Between dealerships and private party sales, nearly 40 million used cars change hands every year. But until now, most of those agreements have taken shape due to a well-placed Craigslist ad, a notice in the newspaper, or a visit to the lot. Startups like Vroom and Joydrive want to change that with their modern approaches to the car-buying experience.
Today’s consumer seems a bit more willing to embrace less traditional transportation methods. After all, Bloomberg reports that electric vehicles are poised to make up 54% of all new car sales worldwide by 2040. Convenience is still important — which has made it tough for EVs to become more widespread here — but being conventional is much less so. There are now automated car vending machines, thanks to Carvana, and there’s been a lot of talk about self-driving vehicles and how (or if) they might impact the way we travel. Now, a couple of key companies are trying to change the way we actually purchase our vehicles.
Joydrive, a Seattle-based startup launched by a former photographer, doesn’t want to eliminate the car dealer. Rather, the company wants to work with car dealers to embrace a more digitally inclined method of selling vehicles. Their entire car-buying process can actually be completed online through a user-friendly dashboard. They even have home delivery options and offer vehicle trade-ins, with a five-day grace period to test drive the vehicle and return it if necessary.
Founder Hunter Gorham likens the shift to how Netflix replaced the Blockbuster experience; consumers still wanted access to all the variety but didn’t want to leave their homes to get what they wanted. Joydrive allows you to view the variety of vehicles from local dealers and purchase a car without ever getting up off the couch until it arrives at your door.
Joydrive isn’t the only online car-buying platform around. Vroom, which has been around for a few years now, offers a similar experience — but instead of partnering with local dealers, Vroom owns all its inventory outright. It’s essentially the Amazon of high-end, used vehicles. The company recently went through a major rebranding to show its quirkier side.
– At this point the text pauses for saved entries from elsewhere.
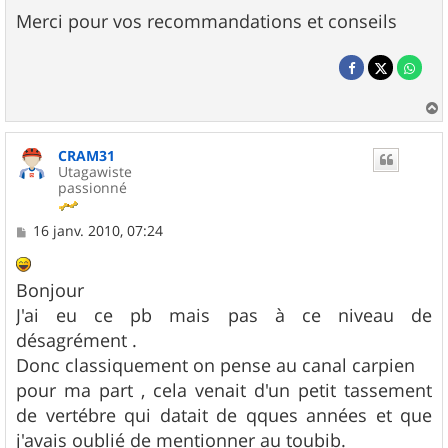
Merci pour vos recommandations et conseils
a
u
CRAM31
t
Utagawiste
passionné
M
16 janv. 2010, 07:24
e
s
s
Bonjour
a
g
J'ai eu ce pb mais pas à ce niveau de
e
désagrément .
Donc classiquement on pense au canal carpien
pour ma part , cela venait d'un petit tassement
de vertébre qui datait de qques années et que
j'avais oublié de mentionner au toubib.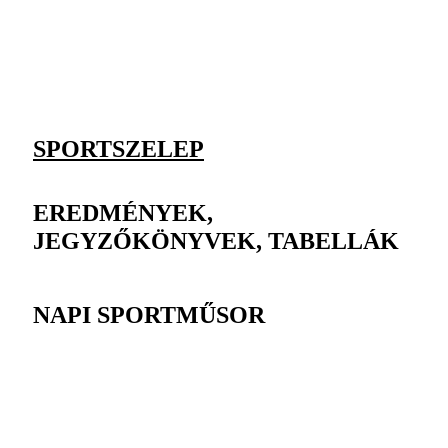
SPORTSZELEP
EREDMÉNYEK,
JEGYZŐKÖNYVEK, TABELLÁK
NAPI SPORTMŰSOR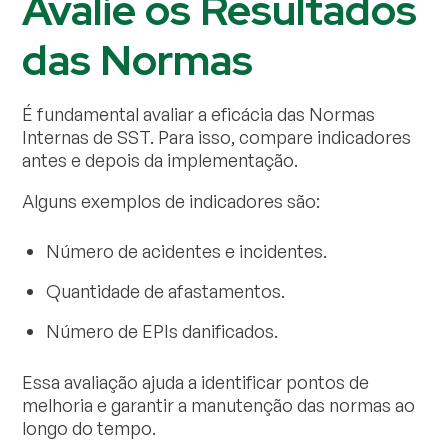
Avalie os Resultados
das Normas
É fundamental avaliar a eficácia das Normas
Internas de SST. Para isso, compare indicadores
antes e depois da implementação.
Alguns exemplos de indicadores são:
Número de acidentes e incidentes.
Quantidade de afastamentos.
Número de EPIs danificados.
Essa avaliação ajuda a identificar pontos de
melhoria e garantir a manutenção das normas ao
longo do tempo.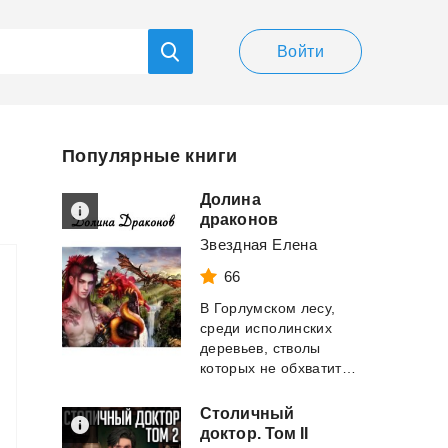
Войти
Популярные книги
Долина
драконов
Звездная Елена
66
В Горлумском лесу,
среди исполинских
деревьев, стволы
которых не обхватить и вчетвером, по единств...
Столичный
доктор. Том II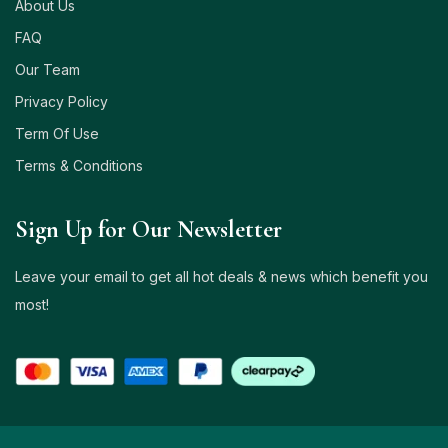
About Us
FAQ
Our Team
Privacy Policy
Term Of Use
Terms & Conditions
Sign Up for Our Newsletter
Leave your email to get all hot deals & news which benefit you
most!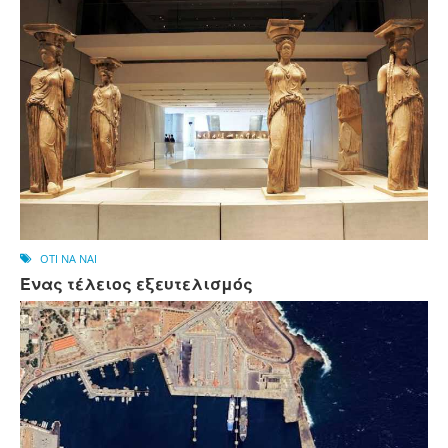
OTI NA NAI
Ένας τέλειος εξευτελισμός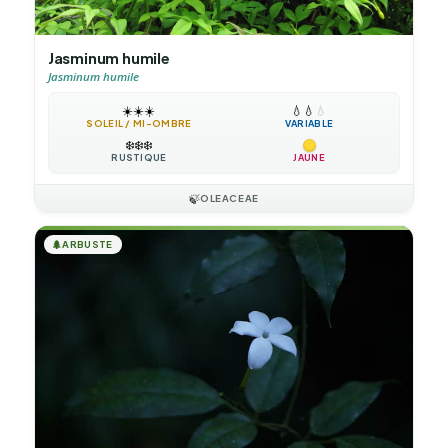
Jasminum humile
Jasminum humile
☀️
☀️
☀️
💧
💧
💧
SOLEIL / MI-OMBRE
VARIABLE
❄️
❄️
❄️
RUSTIQUE
JAUNE
🍃
OLEACEAE
🌲
ARBUSTE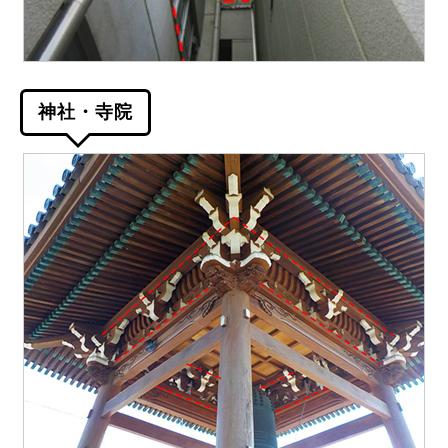
神社・寺院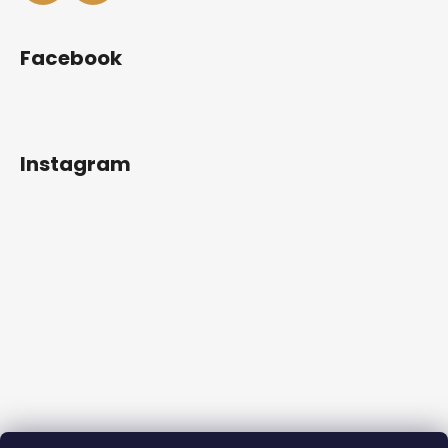
Facebook
Instagram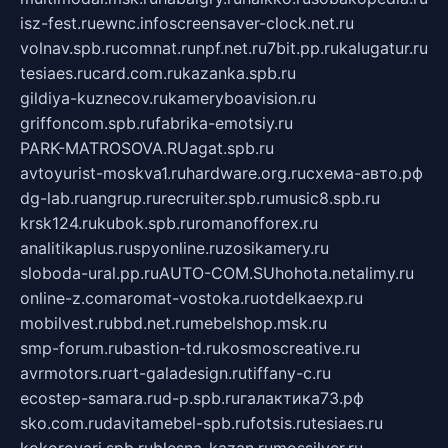
isz-fest.ru
ewnc.info
screensaver-clock.net.ru
volnav.spb.ru
comnat.ru
npf.net.ru
7bit.pp.ru
kalugatur.ru
tesiaes.ru
card.com.ru
kazanka.spb.ru
gildiya-kuznecov.ru
kameryboavision.ru
griffoncom.spb.ru
fabrika-emotsiy.ru
PARK-MATROSOVA.RU
agat.spb.ru
avtoyurist-moskva1.ru
hardware.org.ru
схема-авто.рф
dg-lab.ru
angrup.ru
recruiter.spb.ru
music8.spb.ru
krsk124.ru
kubok.spb.ru
romanofforex.ru
analitikaplus.ru
spyonline.ru
zosikamery.ru
sloboda-ural.pp.ru
AUTO-COM.SU
hohota.net
alimy.ru
online-z.com
aromat-vostoka.ru
otdelkaexp.ru
mobilvest.ru
bbd.net.ru
mebelshop.msk.ru
smp-forum.ru
bastion-td.ru
kosmoscreative.ru
avrmotors.ru
art-galadesign.ru
tiffany-c.ru
ecostep-samara.ru
d-p.spb.ru
галактика73.рф
sko.com.ru
davitamebel-spb.ru
fotsis.ru
tesiaes.ru
kokoroyari.spb.ru
blesna-kazan.ru
mossilver.ru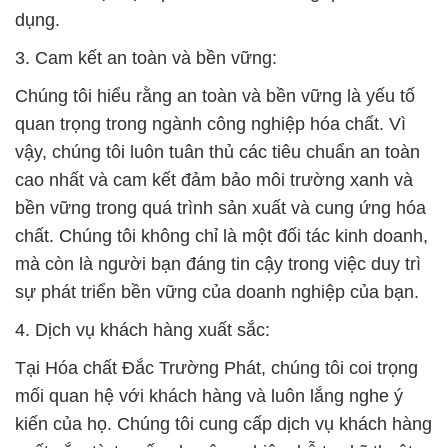
dụng.
3. Cam kết an toàn và bền vững:
Chúng tôi hiểu rằng an toàn và bền vững là yếu tố
quan trọng trong ngành công nghiệp hóa chất. Vì
vậy, chúng tôi luôn tuân thủ các tiêu chuẩn an toàn
cao nhất và cam kết đảm bảo môi trường xanh và
bền vững trong quá trình sản xuất và cung ứng hóa
chất. Chúng tôi không chỉ là một đối tác kinh doanh,
mà còn là người bạn đáng tin cậy trong việc duy trì
sự phát triển bền vững của doanh nghiệp của bạn.
4. Dịch vụ khách hàng xuất sắc:
Tại Hóa chất Đắc Trường Phát, chúng tôi coi trọng
mối quan hệ với khách hàng và luôn lắng nghe ý
kiến của họ. Chúng tôi cung cấp dịch vụ khách hàng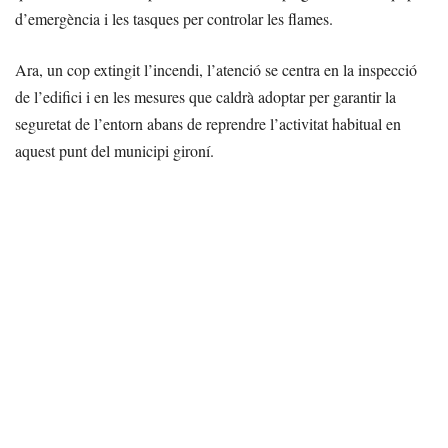
d’emergència i les tasques per controlar les flames.
Ara, un cop extingit l’incendi, l’atenció se centra en la inspecció
de l’edifici i en les mesures que caldrà adoptar per garantir la
seguretat de l’entorn abans de reprendre l’activitat habitual en
aquest punt del municipi gironí.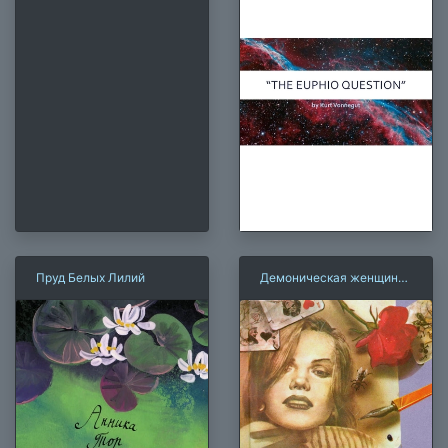
Пруд Белых Лилий
Демоническая женщина
(Н. Тэффи)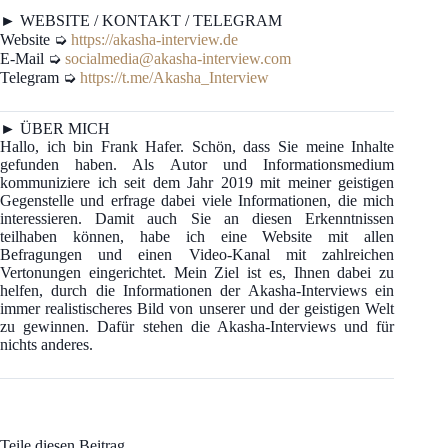
► WEBSITE / KONTAKT / TELEGRAM
Website ➭
https://akasha-interview.de
E-Mail ➭
socialmedia@akasha-interview.com
Telegram ➭
https://t.me/Akasha_Interview
► ÜBER MICH
Hallo, ich bin Frank Hafer. Schön, dass Sie meine Inhalte
gefunden haben. Als Autor und Informationsmedium
kommuniziere ich seit dem Jahr 2019 mit meiner geistigen
Gegenstelle und erfrage dabei viele Informationen, die mich
interessieren. Damit auch Sie an diesen Erkenntnissen
teilhaben können, habe ich eine Website mit allen
Befragungen und einen Video-Kanal mit zahlreichen
Vertonungen eingerichtet. Mein Ziel ist es, Ihnen dabei zu
helfen, durch die Informationen der Akasha-Interviews ein
immer realistischeres Bild von unserer und der geistigen Welt
zu gewinnen. Dafür stehen die Akasha-Interviews und für
nichts anderes.
Teile diesen Beitrag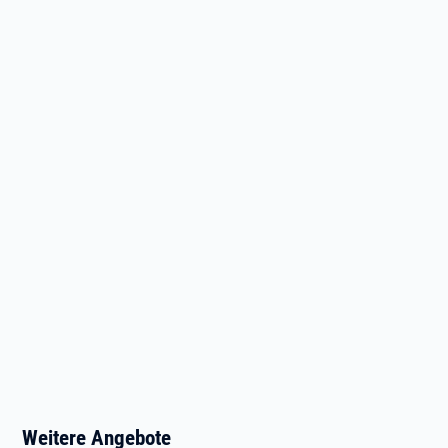
Weitere Angebote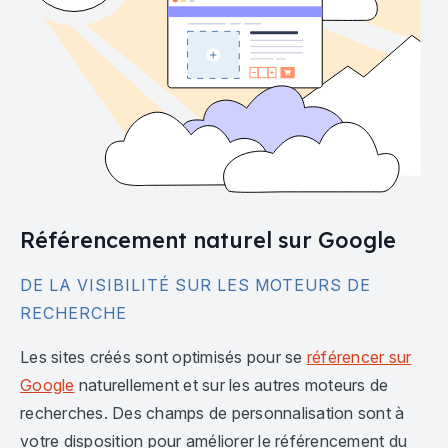
Référencement naturel sur Google
DE LA VISIBILITÉ SUR LES MOTEURS DE
RECHERCHE
Les sites créés sont optimisés pour se
référencer sur
Google
naturellement et sur les autres moteurs de
recherches. Des champs de personnalisation sont à
votre disposition pour améliorer le référencement du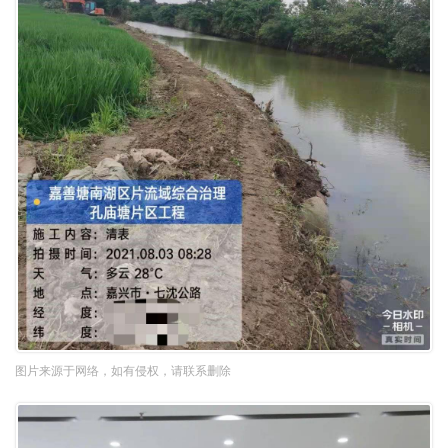
图片来源于网络，如有侵权，请联系删除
Instead of being cheesy or sleazy — the words many of us associate with used car salespeople — the result is funny and endearing. That’s no small feat for any car company, even one that specializes in luxury brands.
It isn’t likely that the traditional dealership will disappear anytime soon — particularly if digital sales companies intend on bringing them into the equation. But for those of us who hate unnecessary social interaction or feel incredibly anxious just thinking about talking numbers in a dealer’s office, these platforms might be extremely enticing. Especially if you don’t even have to change out of your pajamas to get some fancy new wheels.